* **EXERCISE**
From the rows below, extract every line containing the string "dont" and copy each one unchanged.

Start of THE DATA

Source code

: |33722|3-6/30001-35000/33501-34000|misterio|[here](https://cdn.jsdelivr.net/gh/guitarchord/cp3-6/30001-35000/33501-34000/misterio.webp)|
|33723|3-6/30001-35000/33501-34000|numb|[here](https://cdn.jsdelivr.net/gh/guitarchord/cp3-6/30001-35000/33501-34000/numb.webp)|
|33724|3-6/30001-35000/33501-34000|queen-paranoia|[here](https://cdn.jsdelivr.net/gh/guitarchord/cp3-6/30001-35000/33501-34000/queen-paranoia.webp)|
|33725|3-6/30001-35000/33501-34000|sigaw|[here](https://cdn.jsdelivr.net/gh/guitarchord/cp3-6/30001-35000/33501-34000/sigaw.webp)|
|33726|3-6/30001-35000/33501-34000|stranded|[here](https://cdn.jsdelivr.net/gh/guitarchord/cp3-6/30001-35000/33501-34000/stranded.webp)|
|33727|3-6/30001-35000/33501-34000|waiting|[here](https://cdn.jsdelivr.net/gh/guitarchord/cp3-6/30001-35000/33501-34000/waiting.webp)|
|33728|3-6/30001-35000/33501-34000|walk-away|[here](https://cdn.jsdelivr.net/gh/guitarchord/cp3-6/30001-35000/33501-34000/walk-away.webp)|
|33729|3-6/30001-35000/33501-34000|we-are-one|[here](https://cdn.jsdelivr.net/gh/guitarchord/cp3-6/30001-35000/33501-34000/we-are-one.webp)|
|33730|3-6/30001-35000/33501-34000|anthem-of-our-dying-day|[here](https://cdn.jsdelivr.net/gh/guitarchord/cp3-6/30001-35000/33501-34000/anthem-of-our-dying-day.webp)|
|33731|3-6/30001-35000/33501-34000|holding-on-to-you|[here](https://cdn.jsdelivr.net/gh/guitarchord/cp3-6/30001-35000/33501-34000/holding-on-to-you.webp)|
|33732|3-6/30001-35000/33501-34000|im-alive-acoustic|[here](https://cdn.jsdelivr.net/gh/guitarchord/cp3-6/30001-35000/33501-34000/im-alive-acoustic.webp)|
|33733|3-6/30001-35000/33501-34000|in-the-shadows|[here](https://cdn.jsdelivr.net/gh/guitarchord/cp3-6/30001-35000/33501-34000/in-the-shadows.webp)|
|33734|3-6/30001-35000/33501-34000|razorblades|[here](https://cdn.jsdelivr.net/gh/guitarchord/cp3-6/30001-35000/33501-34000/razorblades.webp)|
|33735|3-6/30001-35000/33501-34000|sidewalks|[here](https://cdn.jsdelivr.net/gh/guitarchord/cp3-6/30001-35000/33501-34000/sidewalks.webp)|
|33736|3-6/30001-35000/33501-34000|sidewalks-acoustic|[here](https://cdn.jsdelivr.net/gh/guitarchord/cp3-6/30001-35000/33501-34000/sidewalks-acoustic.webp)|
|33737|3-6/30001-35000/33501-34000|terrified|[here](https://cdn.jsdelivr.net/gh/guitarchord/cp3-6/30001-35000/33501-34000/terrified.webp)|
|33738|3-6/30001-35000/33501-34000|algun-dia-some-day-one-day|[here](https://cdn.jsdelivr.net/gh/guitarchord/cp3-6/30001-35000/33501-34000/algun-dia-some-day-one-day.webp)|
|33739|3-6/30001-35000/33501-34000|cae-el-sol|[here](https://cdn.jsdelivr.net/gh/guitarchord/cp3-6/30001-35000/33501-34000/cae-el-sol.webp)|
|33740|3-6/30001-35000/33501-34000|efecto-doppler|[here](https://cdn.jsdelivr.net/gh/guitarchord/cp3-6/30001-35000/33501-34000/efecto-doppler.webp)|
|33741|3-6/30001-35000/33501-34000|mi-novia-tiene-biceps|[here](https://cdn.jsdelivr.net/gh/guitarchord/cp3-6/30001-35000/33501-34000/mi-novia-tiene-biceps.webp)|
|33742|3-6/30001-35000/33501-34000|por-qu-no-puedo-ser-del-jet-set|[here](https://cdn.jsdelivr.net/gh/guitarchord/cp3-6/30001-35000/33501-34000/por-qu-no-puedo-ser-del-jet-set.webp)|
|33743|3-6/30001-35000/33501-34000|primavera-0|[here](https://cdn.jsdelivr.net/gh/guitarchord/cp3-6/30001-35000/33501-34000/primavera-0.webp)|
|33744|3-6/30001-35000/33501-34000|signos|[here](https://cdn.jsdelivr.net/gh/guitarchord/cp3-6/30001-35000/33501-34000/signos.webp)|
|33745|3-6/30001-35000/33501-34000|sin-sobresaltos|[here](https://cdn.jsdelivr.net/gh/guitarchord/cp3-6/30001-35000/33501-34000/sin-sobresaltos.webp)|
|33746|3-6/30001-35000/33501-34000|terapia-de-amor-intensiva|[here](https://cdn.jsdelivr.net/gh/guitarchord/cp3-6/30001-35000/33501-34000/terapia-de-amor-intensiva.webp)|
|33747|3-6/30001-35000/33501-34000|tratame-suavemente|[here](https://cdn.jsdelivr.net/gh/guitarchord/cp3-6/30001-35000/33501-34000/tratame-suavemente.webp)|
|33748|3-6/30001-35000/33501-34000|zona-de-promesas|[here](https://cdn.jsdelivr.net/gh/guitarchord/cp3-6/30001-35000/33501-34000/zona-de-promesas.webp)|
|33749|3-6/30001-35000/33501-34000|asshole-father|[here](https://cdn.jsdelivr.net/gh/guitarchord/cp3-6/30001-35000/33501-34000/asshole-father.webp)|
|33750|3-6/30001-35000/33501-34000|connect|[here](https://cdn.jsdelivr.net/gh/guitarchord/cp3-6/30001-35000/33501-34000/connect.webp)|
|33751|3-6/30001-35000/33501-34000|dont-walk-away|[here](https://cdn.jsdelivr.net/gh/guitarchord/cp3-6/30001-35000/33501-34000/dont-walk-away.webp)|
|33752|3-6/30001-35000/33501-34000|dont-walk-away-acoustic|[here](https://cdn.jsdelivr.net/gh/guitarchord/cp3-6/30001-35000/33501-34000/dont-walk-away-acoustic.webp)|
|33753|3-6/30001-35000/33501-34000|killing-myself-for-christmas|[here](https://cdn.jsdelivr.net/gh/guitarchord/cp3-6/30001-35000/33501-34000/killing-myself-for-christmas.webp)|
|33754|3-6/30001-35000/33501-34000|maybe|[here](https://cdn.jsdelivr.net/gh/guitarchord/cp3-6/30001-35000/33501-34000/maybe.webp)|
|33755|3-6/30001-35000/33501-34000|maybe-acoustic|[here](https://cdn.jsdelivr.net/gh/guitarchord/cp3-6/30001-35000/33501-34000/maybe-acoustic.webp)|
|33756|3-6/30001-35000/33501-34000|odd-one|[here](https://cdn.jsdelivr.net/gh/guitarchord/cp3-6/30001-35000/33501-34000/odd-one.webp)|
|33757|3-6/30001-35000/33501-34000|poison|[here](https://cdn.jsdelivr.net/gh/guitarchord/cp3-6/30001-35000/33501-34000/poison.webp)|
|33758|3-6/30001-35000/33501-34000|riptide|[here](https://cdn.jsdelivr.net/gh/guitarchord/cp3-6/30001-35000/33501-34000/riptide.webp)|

End of THE DATA

* **RESPONSE TO THE EXERCISE**
|33751|3-6/30001-35000/33501-34000|dont-walk-away|[here](https://cdn.jsdelivr.net/gh/guitarchord/cp3-6/30001-35000/33501-34000/dont-walk-away.webp)|
|33752|3-6/30001-35000/33501-34000|dont-walk-away-acoustic|[here](https://cdn.jsdelivr.net/gh/guitarchord/cp3-6/30001-35000/33501-34000/dont-walk-away-acoustic.webp)|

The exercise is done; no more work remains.